■ Exercise:
According to the passage on Hortense Powdermaker, why does her work probably excel?

An establishment anthropologist, and a renegade–Hortense Powdermaker (bio1, bio2, bio3, bio4, bio5) worked on some unique projects that differed from the anthropological standard of her time (especially given her training by Malinowski, and the dominant influences of Radcliffe-Brown and Evans-Pritchard), and that differ from some of the standards even of our time, though her work has helped to change those standards. She was arguably the first to use anthropological methods to study people and institutions at home, and the first to study the mass media. She did not escape the straight-jacket of wishing her work to be objective, if you believe some of the biographic statements written by others removed in time, and her work probably excels for not pretending to reproduce the arid and mechanical fetishism of objectivity. Powdermaker as renegade, activist, and critical researcher has been a source of inspiration for others, like Nancy Scheper-Hughes.

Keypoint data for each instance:
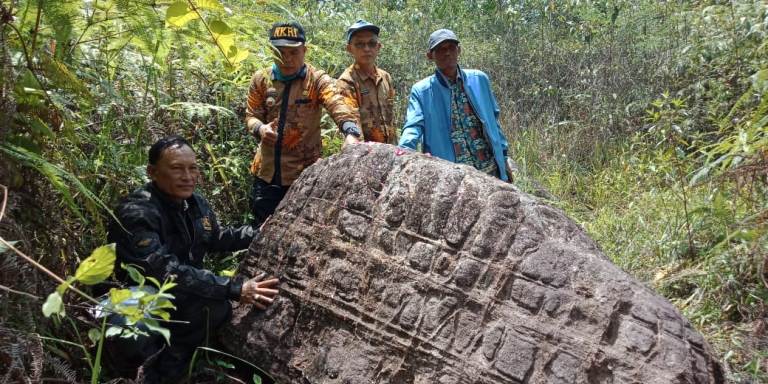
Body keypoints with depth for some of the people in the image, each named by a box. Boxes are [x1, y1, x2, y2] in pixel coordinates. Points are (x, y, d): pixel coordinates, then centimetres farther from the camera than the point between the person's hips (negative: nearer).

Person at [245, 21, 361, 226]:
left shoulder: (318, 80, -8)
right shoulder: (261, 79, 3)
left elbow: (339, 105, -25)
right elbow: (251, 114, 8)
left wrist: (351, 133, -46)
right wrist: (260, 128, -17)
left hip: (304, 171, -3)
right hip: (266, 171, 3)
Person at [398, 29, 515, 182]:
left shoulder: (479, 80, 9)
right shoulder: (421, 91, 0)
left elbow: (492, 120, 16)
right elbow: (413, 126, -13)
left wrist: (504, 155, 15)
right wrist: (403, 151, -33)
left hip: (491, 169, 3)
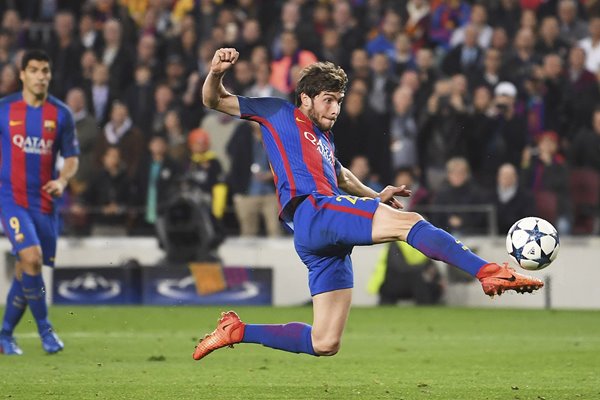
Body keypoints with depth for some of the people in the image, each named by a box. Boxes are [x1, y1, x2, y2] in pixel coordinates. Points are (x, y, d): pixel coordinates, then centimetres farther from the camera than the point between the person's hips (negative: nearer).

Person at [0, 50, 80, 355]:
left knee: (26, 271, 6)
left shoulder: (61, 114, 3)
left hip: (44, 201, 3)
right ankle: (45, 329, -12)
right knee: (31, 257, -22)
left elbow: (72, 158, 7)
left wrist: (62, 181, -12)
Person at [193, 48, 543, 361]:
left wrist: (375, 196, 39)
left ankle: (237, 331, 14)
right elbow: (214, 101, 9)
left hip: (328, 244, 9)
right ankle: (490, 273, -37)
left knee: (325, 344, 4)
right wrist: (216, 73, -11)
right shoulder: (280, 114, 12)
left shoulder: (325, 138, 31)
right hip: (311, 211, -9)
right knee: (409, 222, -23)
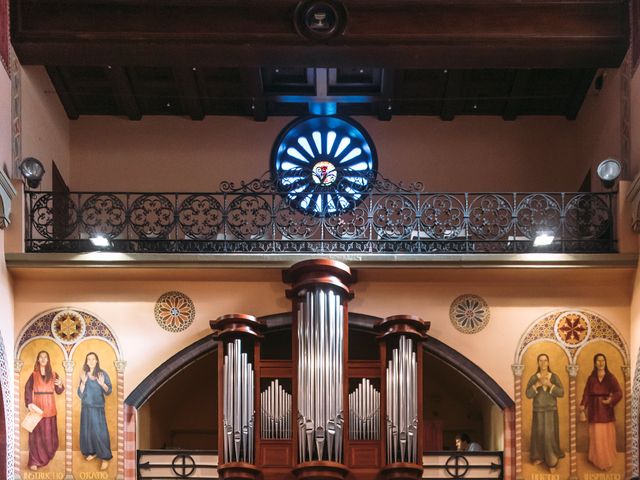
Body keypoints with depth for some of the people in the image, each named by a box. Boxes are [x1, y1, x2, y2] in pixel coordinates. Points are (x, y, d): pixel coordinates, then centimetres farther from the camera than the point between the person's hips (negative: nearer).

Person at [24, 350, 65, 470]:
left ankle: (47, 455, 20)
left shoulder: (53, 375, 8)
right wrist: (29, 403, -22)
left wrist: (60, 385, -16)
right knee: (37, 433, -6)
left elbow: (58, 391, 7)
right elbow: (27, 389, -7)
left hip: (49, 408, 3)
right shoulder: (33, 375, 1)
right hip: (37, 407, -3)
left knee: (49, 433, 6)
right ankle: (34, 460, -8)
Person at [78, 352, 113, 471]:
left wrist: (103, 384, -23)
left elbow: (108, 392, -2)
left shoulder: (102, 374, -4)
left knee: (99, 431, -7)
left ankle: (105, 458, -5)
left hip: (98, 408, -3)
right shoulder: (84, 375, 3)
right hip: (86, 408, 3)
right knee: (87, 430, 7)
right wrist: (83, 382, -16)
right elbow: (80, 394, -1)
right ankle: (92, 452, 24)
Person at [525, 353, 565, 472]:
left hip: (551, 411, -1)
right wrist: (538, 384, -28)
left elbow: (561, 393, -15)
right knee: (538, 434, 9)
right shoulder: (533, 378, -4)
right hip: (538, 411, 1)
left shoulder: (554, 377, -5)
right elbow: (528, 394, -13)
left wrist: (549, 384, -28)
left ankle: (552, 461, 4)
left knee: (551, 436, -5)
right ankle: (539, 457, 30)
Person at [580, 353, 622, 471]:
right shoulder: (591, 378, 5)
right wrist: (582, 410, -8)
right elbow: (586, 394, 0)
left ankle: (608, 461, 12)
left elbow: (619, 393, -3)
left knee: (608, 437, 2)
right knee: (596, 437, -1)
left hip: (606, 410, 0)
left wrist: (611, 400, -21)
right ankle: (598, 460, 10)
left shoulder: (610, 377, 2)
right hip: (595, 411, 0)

■ Answer to the exercise:
The passage says her work probably excels because it does not pretend to reproduce "the arid and mechanical fetishism of objectivity." This holds even though, by some biographers' accounts, she still wished her work to be objective.